Terjadi perebutan takhta. Susuhan Amangkurat III lantas dibuang ke suatu wilayah yang jauh yang bernama Sri Lanka –ia tetap di sana hingga akhir hayatnya. Kemudian tampuk kepemimpinan berganti dan dipegang oleh anak dari Paku Buwono I yang diberi nama Susuhan Amangkurat IV. Dari Susuhan Amangkurat IV kemudian diturunkan kepada anaknya yang bernama Paku Buwono II. Dari Paku Buwono II kemudian berlanjut lagi kepada anaknya yang bernama Paku Buwono III.
Pada masa kepemimpinan Paku Buwono II terjadi sebuah pemberontakan di dalam tubuh Kesultanan Mataram. Masuklah pada saat itu VOC. VOC menawari sebuah bantuan namun dengan harga yang sangat mahal. Dan tawaran itu diterima oleh Paku Buwono II. Pemberontakan pun kemudian berhasil dipadamkan dengan bantuan VOC.
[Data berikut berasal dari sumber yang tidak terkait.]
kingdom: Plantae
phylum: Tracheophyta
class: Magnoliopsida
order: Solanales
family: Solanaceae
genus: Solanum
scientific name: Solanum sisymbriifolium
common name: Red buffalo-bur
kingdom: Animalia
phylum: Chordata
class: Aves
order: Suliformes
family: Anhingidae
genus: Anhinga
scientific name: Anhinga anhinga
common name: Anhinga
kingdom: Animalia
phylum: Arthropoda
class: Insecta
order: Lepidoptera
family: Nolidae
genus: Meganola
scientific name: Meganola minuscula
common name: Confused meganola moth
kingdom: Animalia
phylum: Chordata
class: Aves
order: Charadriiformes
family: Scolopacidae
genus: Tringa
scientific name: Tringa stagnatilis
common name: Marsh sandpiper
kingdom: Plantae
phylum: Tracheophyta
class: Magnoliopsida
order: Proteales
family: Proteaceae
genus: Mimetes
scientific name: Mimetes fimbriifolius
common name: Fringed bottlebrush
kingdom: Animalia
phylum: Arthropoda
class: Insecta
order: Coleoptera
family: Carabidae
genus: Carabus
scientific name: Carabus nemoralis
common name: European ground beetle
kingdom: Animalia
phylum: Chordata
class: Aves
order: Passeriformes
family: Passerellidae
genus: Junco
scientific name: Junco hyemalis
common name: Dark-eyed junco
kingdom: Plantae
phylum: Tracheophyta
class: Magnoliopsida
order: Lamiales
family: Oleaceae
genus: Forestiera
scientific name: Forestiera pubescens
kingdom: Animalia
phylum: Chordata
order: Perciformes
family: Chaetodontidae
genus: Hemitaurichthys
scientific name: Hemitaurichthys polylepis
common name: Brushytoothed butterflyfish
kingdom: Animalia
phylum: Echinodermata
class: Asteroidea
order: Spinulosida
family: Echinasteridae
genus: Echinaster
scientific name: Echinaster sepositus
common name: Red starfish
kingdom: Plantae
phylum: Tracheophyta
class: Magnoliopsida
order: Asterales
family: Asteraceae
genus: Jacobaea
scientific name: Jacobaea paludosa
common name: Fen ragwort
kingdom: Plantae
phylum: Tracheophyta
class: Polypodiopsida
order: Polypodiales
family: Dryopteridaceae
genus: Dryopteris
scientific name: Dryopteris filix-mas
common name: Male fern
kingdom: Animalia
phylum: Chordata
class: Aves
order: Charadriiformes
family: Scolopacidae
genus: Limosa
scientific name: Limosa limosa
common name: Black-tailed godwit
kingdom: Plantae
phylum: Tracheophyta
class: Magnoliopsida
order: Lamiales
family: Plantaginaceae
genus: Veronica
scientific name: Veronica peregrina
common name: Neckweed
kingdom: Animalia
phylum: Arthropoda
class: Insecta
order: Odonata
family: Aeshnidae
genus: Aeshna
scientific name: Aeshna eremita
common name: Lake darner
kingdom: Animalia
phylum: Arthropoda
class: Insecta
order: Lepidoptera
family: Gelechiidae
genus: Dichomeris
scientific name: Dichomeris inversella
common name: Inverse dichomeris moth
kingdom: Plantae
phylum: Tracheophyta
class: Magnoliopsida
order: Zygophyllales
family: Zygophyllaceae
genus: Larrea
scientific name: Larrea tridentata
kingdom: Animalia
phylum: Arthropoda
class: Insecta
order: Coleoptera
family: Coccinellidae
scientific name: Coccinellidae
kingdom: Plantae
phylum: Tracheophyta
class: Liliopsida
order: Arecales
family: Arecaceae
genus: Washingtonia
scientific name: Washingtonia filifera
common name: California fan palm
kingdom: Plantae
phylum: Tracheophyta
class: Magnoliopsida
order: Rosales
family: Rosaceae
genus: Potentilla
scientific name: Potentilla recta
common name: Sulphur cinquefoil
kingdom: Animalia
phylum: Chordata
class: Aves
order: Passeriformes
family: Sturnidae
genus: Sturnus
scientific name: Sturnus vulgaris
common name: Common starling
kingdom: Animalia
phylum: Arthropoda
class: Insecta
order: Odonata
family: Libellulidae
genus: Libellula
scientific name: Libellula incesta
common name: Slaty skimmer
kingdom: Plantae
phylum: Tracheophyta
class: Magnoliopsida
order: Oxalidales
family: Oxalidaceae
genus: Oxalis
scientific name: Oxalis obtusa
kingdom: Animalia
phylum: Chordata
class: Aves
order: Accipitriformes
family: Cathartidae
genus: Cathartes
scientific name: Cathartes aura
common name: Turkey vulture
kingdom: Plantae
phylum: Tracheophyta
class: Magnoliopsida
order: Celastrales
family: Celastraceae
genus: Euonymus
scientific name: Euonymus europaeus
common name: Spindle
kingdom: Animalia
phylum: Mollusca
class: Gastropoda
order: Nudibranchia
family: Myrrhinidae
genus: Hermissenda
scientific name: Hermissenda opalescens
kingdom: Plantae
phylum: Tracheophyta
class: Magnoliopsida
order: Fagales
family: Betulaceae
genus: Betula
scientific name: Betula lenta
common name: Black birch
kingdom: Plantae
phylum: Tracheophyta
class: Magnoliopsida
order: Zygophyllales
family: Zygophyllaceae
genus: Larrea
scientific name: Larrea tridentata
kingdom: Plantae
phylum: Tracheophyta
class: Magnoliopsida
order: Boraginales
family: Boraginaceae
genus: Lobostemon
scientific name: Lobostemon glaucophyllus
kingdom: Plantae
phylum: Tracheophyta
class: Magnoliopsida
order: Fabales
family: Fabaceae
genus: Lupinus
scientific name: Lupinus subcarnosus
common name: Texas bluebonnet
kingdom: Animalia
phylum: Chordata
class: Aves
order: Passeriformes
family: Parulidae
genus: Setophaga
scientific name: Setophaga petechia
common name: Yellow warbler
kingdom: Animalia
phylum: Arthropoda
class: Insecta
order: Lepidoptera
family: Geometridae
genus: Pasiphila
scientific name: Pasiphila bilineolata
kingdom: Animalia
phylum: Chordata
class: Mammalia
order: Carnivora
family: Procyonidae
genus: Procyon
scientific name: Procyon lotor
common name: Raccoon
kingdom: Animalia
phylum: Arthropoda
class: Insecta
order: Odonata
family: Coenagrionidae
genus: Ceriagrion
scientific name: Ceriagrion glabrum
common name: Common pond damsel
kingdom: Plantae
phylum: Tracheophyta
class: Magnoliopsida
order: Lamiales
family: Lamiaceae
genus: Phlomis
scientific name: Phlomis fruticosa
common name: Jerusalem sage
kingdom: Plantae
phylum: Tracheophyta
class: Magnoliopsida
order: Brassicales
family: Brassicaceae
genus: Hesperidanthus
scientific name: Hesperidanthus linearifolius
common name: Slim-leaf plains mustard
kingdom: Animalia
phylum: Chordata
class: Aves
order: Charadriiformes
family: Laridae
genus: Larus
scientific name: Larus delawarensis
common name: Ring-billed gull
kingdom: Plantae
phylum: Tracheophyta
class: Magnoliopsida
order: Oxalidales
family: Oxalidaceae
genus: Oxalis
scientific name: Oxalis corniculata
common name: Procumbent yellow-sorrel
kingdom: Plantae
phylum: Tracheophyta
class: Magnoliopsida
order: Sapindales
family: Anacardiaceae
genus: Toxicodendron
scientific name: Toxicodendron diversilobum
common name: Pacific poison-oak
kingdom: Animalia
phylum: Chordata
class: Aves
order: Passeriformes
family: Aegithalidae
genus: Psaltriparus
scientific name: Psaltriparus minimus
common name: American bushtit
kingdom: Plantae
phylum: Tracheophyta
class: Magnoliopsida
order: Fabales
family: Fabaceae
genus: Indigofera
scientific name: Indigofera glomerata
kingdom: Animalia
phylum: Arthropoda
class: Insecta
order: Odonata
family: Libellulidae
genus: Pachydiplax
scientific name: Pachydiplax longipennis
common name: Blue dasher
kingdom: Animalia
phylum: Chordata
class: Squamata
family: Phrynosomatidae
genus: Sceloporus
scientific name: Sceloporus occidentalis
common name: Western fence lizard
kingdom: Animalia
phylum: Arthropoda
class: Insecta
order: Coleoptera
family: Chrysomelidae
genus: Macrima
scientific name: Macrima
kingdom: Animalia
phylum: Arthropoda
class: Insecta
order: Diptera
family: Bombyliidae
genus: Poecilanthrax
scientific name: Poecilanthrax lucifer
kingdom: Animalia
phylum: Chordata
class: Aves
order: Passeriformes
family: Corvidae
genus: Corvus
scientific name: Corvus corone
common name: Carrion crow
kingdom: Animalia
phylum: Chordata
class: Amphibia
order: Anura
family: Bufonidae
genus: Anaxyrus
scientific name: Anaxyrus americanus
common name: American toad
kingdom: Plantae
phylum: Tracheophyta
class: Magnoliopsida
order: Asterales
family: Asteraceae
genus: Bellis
Sebuah keputusan berani telah diambil oleh Paku Buwono II. Ia menggadaikan kedaulatan Kesultanan Mataram kepada VOC. Jika Kesultanan Mataram tidak berhasil melunasi hutang-hutangnya –biaya perang melawan pemberontak yang diberikan oleh VOC– dalam tenggat waktu yang disepakati, maka VOC secara sah akan mengakuisisi kedaulatan Kesultanan Mataram. Singkatnya, Kesultanan Mataram akan menjadi kekuasaan VOC.
Istana Mataram kemudian menempati lokasi baru yakni berada di daerah bernama Surakarta –disebut juga Solo di kemudian hari.
Susuhan Amangkurat IV memiliki anak-anak lain, yakni Pangeran Mangkunegara dan Pangeran Mangkubumi. Pangeran Mangkunegara adalah anak tertuanya. Kemudian hari Pangeran Mangkunegara memiliki seorang anak yang bernama Raden Mas Said yang dijuluki sebagai Mangkunegara I.Sosok Raden Mas Said ini telah menjadi seorang pemberontak sejak berumur belia. Ia telah melakukan perlawanan terhadap tubuh kesultanan Mataram sendiri. Di kemudian hari Ia dijuluki sebagai Pangeran Sambernyawa karena kemampuannya dalam berperang yang sangat hebat dan mampu mencabut nyawa lawan-lawannya.